Julian Gerxho

Personal information
- Full name: Julian Gerxho
- Date of birth: 21 January 1985 (age 40)
- Place of birth: Fier, Albania
- Height: 1.80 m (5 ft 11 in)
- Position: Striker

Youth career
- 2000–2003: Apolonia

Senior career*
- Years: Team / Apps / (Gls)
- 2003–2007: Apolonia / 50 / (5)
- 2007–2008: Elbasani / 6 / (0)
- 2008–2009: Shkumbini / 21 / (0)
- 2009–2012: Apolonia / 77 / (20)
- 2012–2014: Bylis / 26 / (5)
- 2014–2015: Apolonia / 22 / (0)
- 2015: Tërbuni / 14 / (0)
- 2016–2017: Dinamo Tirana / 38 / (8)
- 2017–2018: Turbina / 13 / (3)

= Julian Gërxho =

Albanian footballer

Julian Gerxho (born 21 January 1985 in Fier) is an Albanian retired football player who played amongst others for Dinamo Tirana in the Albanian First Division as a striker.

:: Provided material ::
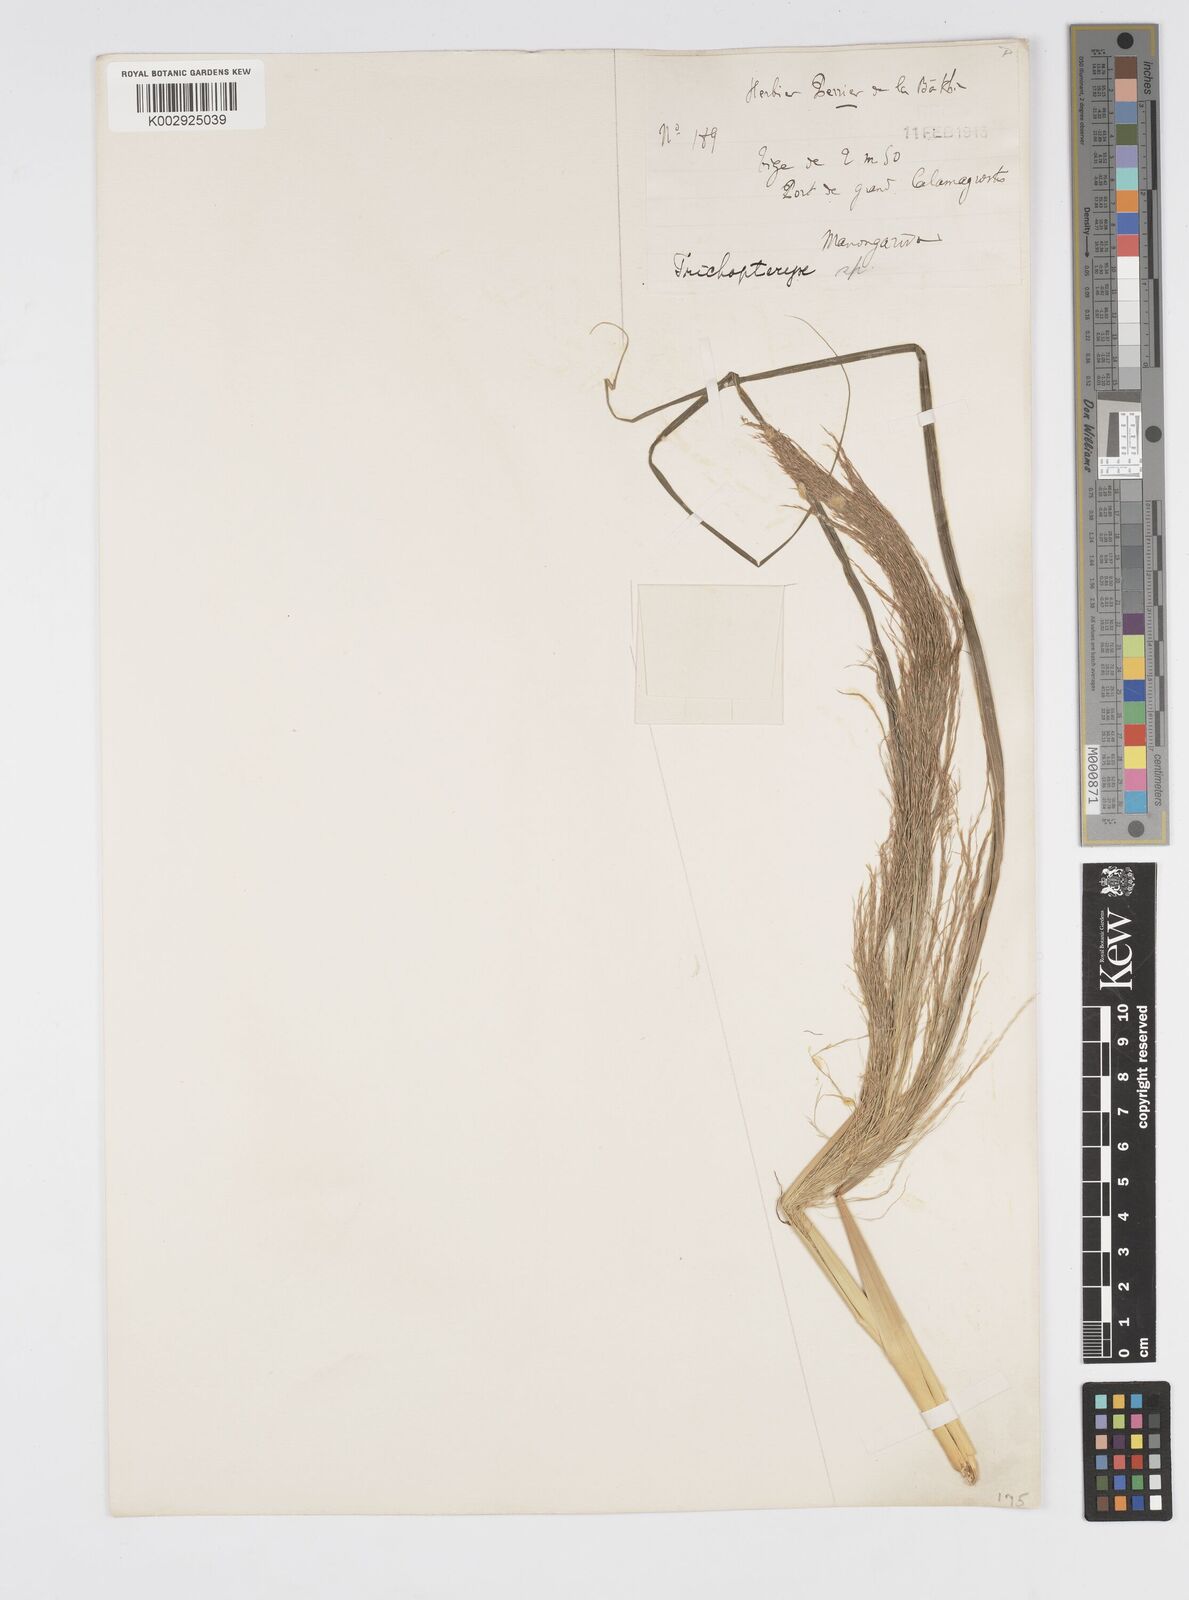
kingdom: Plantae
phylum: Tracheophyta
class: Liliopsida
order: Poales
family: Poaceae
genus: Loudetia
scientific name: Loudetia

:: What to work on ::
Turn the paragraph in the Julian Gerxho profile above that begins "Julian Gerxho (born 21 January 1985 in Fier)" into a brief bulleted list that keeps its main facts.

:: Output ::
- Born 21 January 1985 in Fier
- Retired Albanian football player
- Played as a striker
- His clubs included Dinamo Tirana in the Albanian First Division